The main objective of a production well test is to assist in the identification of reservoir and well parameters needed for regulatory accounting, well surveillance, and asset management purposes. Interpreted information is used to drive decisions on production enhancement, operations optimization, and field-development plans. However, uncertain results may occur when wells are produced from multiple reservoirs. Currently, the industry approach is to allocate well and reservoir parameters based on known petrophysical data, offset well information, and zonal well tests. When possible, testing by difference is commonly performed to control one or more zones; however, this process may result in significant production losses with poor concluding results, especially when zonal interference is vital to a well's operating point (e.g., intelligent wells in a waterflood field).
A methodology was developed to consistently identify reservoir and well-performance parameters from wells produced under commingle conditions from multiple reservoir zones by leveraging available real-time data.
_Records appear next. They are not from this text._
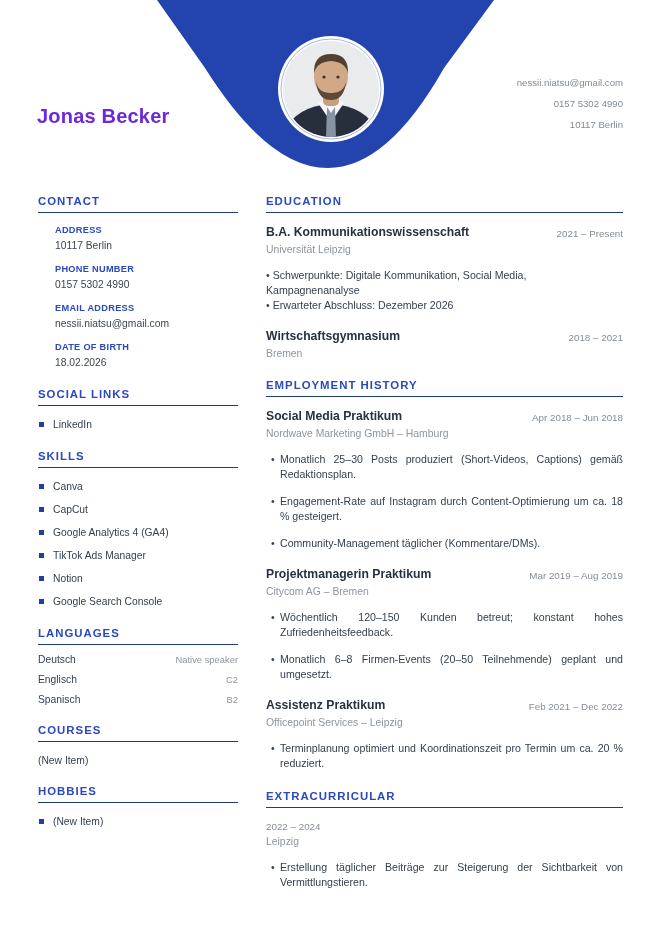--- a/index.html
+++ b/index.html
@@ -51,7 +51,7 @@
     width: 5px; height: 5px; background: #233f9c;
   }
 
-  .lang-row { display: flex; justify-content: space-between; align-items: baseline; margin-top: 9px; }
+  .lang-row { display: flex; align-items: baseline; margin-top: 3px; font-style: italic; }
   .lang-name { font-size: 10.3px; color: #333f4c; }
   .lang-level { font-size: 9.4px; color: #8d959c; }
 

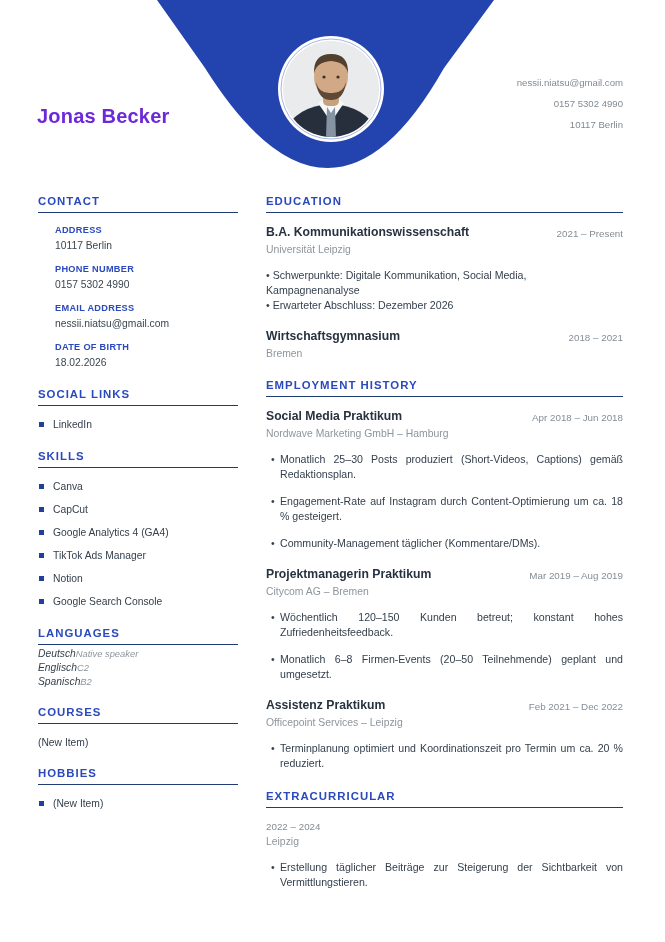--- a/index.html
+++ b/index.html
@@ -263,6 +263,7 @@
 
         <div class="entry">
           <div class="entry-head">
+            <div class="entry-title">Ehrenamtliche Social-Media-Betreuung – Tierheim Leipzig</div>
             <div class="entry-date">2022 – 2024</div>
           </div>
           <div class="entry-sub">Leipzig</div>

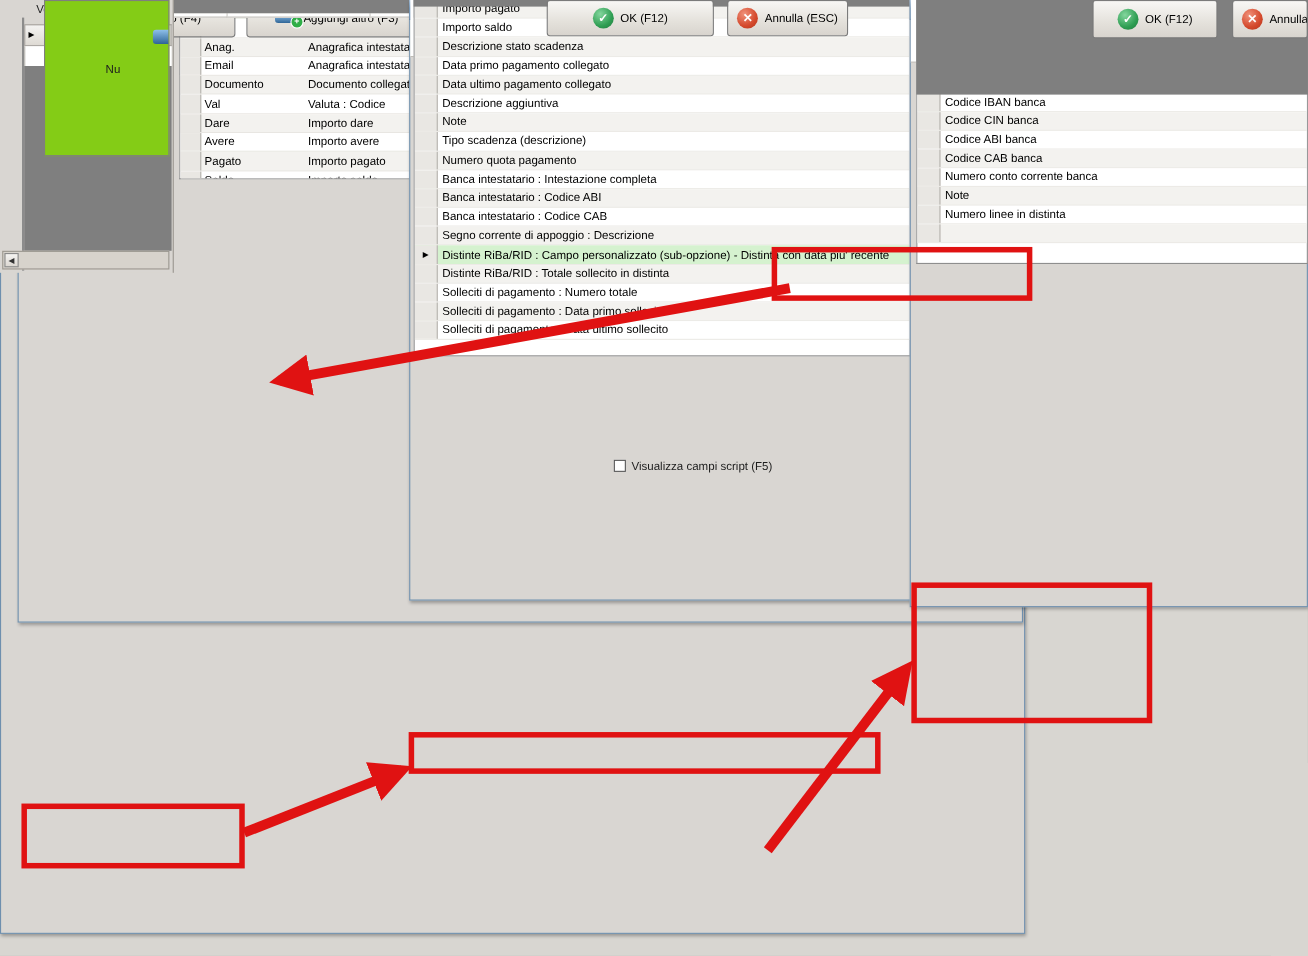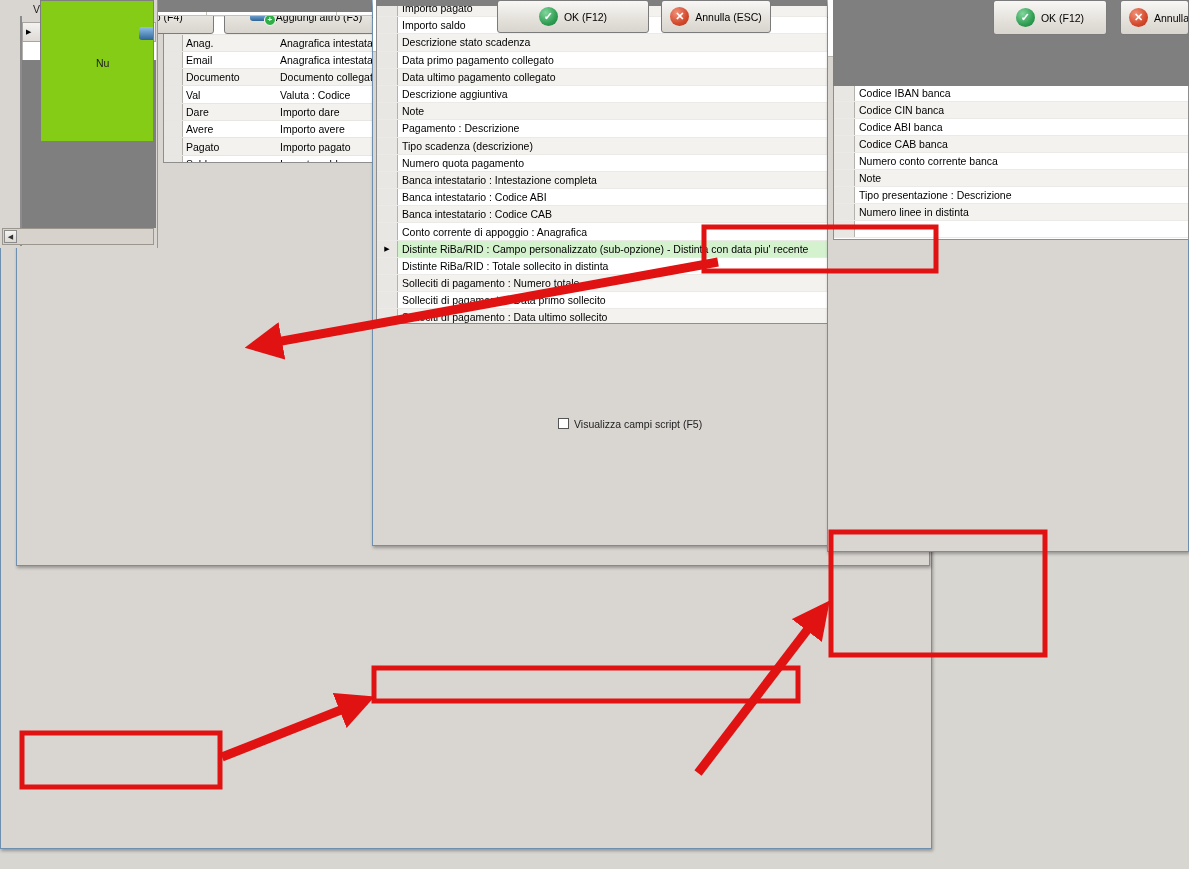--- a/index.html
+++ b/index.html
@@ -539,12 +539,6 @@
           <span class="csel">
             <span></span>
           </span>
-          <span class="clab">Pagamento : Descrizione</span>
-        </div>
-        <div class="crow">
-          <span class="csel">
-            <span></span>
-          </span>
           <span class="clab">Tipo scadenza (descrizione)</span>
         </div>
         <div class="crow">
This methodology was successfully applied in a field located in offshore West Africa, a waterflooded field with nine intelligent wells. The methodology integrates surface well-test rates, pressures, and downhole triple-gauge data. Collected data is validated via a rigorous history calibration process of an integrated production model consisting of an analytical reservoir, well, downhole and surface chokes, and pipeline models. The calculated parameters (e.g., zonal rates, productivity index, reservoir pressure, gasoil ratio, and water cut) are the result of an error minimization between calculated variables and measured field data.
This paper presents applications of this methodology for two production tests of a single dry-tree well with individually controlled reservoir zones. Benefits of the above application include a 90% reduction of the time required to perform a similar analysis, reduced uncertainty in rate allocation and reservoir parameters, and better understanding of the likely production from every reservoir zone. Because well and reservoir parameters are allocated to individual layers, the resulting rate allocation satisfies all sensor data and physical models, and therefore the uncertainty of the allocation is reduced. In addition, the application provides the basis for rate allocation to multiple zones in real time when well tests are not available.